Irmo endured a 15-year drought of not making it to the state championship game before the Jordan Roper-led squad captured the title in 2011. Whipple said that was one of the more satisfying titles because of the long wait between championship games. He felt maybe that win solidified the program. There were several teams during that time that he thought had championship-caliber talent but came up short.
“What made two years ago so special is it came 15 years after our last state championship game,” Whipple said. “To me, that gave a little validity to our basketball team, that we were a legitimate program. All the teams that play now had heard about it, knew the tradition and knew the legacy but they couldn’t touch it because they never experienced it. It was old and kids don’t live in the past, they live in the moment. Now, it gave Irmo a chance to touch something right now.”

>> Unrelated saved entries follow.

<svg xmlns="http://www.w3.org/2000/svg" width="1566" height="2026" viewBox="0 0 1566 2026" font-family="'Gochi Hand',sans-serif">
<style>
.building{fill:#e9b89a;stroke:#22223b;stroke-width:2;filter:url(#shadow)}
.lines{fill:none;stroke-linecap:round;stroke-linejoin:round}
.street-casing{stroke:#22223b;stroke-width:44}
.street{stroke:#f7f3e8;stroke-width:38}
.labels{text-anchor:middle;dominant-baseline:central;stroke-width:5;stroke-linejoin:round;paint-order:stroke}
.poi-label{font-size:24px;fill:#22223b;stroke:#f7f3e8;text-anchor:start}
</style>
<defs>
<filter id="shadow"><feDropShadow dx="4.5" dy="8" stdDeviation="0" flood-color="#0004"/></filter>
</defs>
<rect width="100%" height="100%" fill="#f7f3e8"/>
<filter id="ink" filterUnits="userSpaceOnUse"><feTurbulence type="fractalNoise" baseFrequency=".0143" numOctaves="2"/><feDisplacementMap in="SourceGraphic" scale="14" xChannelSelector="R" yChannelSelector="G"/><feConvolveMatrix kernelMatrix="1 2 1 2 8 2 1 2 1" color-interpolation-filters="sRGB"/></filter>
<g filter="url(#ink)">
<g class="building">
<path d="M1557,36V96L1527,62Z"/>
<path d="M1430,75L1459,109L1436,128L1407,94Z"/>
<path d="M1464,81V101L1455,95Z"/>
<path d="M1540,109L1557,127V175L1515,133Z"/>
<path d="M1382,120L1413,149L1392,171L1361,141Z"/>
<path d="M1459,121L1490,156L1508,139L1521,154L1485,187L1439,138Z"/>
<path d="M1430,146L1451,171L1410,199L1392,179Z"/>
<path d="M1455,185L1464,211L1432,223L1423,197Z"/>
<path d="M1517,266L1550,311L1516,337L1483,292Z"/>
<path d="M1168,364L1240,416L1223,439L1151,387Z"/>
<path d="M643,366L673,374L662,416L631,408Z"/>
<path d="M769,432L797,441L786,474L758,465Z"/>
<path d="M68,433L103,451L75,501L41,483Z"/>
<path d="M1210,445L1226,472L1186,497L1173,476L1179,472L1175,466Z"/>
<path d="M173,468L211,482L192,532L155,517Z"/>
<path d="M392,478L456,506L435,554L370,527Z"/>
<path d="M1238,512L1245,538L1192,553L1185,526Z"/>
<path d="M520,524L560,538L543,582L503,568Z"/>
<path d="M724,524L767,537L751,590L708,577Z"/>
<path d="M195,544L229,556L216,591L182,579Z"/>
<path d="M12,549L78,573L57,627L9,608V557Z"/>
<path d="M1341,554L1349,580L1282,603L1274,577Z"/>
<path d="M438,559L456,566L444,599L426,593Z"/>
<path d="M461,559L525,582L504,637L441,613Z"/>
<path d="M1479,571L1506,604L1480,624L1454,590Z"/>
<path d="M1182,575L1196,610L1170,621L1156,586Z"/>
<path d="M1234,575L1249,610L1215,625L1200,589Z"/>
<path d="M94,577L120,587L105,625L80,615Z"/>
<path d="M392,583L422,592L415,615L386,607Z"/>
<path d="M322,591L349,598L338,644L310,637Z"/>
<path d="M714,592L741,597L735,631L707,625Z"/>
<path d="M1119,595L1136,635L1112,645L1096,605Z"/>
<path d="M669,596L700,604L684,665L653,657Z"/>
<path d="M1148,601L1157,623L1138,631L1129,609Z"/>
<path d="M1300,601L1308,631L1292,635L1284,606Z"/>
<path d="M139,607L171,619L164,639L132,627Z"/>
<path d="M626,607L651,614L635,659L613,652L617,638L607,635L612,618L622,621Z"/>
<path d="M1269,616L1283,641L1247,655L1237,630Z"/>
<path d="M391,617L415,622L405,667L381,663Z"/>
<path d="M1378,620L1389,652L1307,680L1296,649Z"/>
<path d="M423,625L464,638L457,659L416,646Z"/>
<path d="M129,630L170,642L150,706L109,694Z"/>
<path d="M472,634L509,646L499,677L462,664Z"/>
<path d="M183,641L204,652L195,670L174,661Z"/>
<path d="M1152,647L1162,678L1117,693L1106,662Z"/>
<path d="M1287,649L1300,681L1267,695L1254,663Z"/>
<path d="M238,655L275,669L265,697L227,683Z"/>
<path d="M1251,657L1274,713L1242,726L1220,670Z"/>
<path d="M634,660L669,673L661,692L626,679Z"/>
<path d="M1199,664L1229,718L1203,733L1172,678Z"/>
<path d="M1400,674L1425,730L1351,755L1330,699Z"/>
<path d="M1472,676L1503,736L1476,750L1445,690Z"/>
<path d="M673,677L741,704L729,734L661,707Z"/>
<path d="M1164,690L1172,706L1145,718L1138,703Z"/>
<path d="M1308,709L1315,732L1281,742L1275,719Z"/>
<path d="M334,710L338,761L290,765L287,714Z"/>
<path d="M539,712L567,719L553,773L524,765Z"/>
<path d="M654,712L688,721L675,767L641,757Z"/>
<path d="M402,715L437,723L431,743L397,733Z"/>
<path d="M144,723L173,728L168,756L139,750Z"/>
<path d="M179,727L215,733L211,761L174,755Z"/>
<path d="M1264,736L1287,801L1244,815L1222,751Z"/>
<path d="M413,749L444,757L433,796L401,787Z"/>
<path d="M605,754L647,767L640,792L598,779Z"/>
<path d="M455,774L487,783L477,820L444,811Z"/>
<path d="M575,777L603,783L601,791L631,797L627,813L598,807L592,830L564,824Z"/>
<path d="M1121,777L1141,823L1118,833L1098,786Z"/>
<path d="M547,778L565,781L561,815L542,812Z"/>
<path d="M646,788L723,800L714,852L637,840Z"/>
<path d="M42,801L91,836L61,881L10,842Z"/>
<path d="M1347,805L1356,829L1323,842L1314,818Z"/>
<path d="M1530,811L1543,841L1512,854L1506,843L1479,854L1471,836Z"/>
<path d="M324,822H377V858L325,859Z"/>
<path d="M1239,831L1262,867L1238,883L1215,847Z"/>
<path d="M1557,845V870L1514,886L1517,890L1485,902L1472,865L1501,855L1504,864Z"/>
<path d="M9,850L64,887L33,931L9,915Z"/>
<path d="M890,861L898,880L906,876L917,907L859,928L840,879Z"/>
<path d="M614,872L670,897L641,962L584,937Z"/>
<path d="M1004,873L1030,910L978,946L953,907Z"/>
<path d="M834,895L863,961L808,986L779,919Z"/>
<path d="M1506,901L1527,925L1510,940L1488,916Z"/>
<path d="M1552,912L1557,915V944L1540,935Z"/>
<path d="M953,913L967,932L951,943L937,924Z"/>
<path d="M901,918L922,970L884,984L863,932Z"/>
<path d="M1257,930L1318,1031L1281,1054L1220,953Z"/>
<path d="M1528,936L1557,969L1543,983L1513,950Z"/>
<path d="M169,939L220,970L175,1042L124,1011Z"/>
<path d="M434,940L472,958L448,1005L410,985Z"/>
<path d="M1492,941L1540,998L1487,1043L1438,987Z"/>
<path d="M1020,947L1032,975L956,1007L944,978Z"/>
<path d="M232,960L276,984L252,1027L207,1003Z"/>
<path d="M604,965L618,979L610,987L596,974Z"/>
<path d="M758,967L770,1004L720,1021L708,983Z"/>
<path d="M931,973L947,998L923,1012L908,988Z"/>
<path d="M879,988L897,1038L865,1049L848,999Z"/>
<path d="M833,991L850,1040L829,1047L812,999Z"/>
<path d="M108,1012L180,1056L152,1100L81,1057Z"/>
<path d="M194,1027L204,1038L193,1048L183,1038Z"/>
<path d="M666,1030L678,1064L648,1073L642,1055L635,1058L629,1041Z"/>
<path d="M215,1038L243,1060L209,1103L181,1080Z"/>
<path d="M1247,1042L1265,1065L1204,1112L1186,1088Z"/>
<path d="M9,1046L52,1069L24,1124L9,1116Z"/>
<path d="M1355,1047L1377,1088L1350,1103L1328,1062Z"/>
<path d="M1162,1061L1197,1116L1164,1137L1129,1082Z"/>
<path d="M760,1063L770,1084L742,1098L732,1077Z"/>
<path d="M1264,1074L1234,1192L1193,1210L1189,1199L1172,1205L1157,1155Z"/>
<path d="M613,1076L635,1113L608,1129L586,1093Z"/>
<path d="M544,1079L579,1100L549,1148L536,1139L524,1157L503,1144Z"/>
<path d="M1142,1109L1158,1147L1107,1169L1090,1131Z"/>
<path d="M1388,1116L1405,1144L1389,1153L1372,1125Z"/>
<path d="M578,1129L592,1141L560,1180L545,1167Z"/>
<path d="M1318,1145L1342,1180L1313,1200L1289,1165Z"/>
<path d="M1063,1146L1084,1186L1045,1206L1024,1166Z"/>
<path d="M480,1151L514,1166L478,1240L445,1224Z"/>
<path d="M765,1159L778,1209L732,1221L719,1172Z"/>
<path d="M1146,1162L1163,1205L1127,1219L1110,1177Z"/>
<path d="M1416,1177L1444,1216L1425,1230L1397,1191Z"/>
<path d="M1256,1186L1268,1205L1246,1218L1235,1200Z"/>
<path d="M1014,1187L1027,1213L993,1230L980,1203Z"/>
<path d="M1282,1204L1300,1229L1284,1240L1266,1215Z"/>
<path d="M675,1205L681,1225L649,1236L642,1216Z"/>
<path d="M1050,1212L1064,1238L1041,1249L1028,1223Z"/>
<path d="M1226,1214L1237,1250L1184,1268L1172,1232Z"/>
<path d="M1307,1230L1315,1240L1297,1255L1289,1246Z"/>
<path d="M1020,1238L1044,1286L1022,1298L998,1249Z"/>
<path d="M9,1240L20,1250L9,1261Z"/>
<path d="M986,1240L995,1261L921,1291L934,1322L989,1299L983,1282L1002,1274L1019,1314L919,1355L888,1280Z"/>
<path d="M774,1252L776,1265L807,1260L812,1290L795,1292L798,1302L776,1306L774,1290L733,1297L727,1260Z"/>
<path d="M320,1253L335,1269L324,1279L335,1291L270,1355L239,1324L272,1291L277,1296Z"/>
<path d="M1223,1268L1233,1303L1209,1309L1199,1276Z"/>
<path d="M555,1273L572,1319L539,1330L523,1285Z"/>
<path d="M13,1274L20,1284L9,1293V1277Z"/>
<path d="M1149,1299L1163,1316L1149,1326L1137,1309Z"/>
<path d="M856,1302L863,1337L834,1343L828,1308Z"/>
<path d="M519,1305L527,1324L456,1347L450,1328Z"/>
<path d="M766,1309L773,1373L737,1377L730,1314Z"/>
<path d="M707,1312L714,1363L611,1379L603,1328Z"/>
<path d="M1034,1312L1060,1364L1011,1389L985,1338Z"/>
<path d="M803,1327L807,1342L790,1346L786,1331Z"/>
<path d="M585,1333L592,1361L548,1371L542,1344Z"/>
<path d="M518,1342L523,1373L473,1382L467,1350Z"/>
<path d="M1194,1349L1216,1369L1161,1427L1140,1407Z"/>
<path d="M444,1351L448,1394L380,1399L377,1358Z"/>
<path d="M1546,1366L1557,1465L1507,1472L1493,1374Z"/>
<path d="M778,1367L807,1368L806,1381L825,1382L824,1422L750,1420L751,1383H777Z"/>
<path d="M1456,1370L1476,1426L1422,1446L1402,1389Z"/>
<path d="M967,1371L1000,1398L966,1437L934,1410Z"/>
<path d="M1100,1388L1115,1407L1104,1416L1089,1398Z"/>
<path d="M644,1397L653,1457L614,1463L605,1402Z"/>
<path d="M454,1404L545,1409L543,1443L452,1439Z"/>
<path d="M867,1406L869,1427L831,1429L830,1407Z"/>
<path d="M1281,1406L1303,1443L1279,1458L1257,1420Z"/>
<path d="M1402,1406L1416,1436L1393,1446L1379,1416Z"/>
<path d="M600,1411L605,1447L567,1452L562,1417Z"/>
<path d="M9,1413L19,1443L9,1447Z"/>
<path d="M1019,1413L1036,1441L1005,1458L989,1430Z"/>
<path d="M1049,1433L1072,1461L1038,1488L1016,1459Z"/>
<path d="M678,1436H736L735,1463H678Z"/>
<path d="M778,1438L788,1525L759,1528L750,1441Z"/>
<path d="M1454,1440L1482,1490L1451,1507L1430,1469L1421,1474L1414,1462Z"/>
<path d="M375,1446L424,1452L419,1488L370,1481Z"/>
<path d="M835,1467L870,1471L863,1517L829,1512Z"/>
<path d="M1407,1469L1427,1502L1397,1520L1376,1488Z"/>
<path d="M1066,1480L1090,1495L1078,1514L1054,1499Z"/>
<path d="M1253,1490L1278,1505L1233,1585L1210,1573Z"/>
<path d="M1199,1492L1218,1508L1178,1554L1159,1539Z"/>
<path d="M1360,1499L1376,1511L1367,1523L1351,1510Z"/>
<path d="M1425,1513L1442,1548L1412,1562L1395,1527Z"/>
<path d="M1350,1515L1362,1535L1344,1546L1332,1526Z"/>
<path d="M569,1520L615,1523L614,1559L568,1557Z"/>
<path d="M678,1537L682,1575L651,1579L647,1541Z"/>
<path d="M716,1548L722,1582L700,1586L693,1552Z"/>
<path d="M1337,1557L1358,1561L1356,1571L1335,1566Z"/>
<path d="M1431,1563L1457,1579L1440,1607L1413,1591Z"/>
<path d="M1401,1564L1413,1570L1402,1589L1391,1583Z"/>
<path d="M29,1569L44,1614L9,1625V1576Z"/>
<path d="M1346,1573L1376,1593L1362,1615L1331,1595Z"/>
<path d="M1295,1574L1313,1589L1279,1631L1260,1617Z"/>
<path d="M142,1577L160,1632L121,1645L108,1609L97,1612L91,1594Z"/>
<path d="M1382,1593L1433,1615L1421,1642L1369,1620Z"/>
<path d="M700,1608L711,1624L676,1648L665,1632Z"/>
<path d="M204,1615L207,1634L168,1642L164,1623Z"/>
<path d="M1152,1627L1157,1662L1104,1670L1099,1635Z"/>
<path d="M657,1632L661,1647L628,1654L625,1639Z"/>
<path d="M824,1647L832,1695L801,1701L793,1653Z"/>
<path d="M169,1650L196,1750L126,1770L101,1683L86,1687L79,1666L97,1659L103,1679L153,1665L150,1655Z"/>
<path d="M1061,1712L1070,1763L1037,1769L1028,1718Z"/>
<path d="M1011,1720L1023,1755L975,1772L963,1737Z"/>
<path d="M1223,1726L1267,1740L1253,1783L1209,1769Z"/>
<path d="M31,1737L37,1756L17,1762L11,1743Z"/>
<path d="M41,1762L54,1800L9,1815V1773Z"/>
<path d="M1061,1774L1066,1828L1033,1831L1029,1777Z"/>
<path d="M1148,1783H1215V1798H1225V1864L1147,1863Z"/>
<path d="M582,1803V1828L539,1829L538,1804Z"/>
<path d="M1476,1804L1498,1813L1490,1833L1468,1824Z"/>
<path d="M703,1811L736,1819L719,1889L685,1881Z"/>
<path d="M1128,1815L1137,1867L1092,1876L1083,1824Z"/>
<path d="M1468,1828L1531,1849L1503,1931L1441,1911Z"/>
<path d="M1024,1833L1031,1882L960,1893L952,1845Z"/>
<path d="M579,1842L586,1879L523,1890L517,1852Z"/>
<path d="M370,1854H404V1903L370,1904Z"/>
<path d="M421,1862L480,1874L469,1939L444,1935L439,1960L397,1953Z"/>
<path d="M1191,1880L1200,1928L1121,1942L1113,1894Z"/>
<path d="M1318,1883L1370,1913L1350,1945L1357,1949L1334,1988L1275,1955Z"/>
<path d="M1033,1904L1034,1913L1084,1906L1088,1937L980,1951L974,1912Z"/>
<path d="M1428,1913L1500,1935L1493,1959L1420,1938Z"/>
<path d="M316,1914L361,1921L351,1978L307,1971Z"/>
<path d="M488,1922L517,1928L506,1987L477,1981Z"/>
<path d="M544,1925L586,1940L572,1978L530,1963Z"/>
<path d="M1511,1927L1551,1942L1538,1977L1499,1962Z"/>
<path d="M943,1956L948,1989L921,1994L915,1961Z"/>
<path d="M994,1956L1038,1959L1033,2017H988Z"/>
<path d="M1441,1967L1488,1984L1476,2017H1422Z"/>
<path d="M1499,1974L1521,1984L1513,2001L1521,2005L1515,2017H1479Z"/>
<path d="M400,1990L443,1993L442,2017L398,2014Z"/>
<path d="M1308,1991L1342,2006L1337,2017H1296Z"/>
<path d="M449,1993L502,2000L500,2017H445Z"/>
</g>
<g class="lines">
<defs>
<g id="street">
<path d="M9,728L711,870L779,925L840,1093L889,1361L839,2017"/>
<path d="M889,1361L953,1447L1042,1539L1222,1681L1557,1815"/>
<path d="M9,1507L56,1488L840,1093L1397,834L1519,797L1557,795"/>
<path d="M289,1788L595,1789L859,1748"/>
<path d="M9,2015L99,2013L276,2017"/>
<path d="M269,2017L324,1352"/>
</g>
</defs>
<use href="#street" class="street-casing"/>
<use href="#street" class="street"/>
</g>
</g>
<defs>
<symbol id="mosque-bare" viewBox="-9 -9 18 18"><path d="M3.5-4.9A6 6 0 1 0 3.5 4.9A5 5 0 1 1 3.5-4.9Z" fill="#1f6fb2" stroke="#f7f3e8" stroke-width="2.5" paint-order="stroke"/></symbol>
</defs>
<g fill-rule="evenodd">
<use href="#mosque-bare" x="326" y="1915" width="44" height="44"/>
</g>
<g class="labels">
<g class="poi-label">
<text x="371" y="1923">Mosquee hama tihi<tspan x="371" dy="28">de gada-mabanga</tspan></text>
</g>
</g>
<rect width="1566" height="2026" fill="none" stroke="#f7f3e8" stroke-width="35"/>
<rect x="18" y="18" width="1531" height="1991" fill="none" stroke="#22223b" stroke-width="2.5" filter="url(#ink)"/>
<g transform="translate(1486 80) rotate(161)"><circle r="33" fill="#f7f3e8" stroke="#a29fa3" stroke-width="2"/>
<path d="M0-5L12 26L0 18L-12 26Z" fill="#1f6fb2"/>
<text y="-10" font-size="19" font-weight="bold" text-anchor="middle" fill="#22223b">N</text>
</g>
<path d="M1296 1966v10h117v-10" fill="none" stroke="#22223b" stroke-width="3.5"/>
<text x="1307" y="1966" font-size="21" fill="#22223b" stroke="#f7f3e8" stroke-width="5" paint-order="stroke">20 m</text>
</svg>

The Yellow Jackets were knocked out in the third round in 2012 but came back this season and accomplished something those great teams before this one never had done. Led by Justin McKie, BJ’s son, and Detrek Browning, they capped off a perfect season with a 65-46 victory against Goose Creek in the state championship game to give Whipple his first undefeated season.
If the win in 2011 didn’t do it, the victory in 2013 made this run a true dynasty.
“This past year was a culmination of a career,” Whipple said. “It puts you on the map as a dynasty, not just a school that was able to do something in a short period of time. We were able to go back and do it again. We were successful. We started this in the late 80s and were very successful during the 90s. We had great teams in the 2000s but were not fortunate enough to win one and we start this decade and have won two out of three. In the long haul, that is what a dynasty is all about. It’s very satisfying.”
Whipple has no plans to step away any time soon. The junior varsity team just completed an undefeated season and some of the those players might still be a year a away before they can contribute on the varsity level.
But the pride and enthusiasm that is in place is what keeps him coming back.
“Right now, I feel obligated to coach but only because I have kids that share the same passion for basketball that I do,” Whipple said. “I hate to wear out a phrase but they get it. As long as I have kids that get it, I want to be there to share it with them. When I reach the point to where I don’t have that passion or I don’t have the kids to coach that share that same passion, then I will walk away. But it’s so gratifying to see them want to be successful.”
That success has transcended generations. From the first team he coached up to the team that completed a perfect season, they all enjoy the success of the program.
“Having guys from a whole different generation feeling a part of that success is incredible,” Whipple said. “I get very emotional when I think of all the kids that I’ve been able to coach through the years, not for what they’ve accomplished on the basketball court but what they’ve accomplished in life. That is what a program is about. It teaches not what is important to be successful on the basketball court but what it means to be successful in life. I wish I knew how I did it.”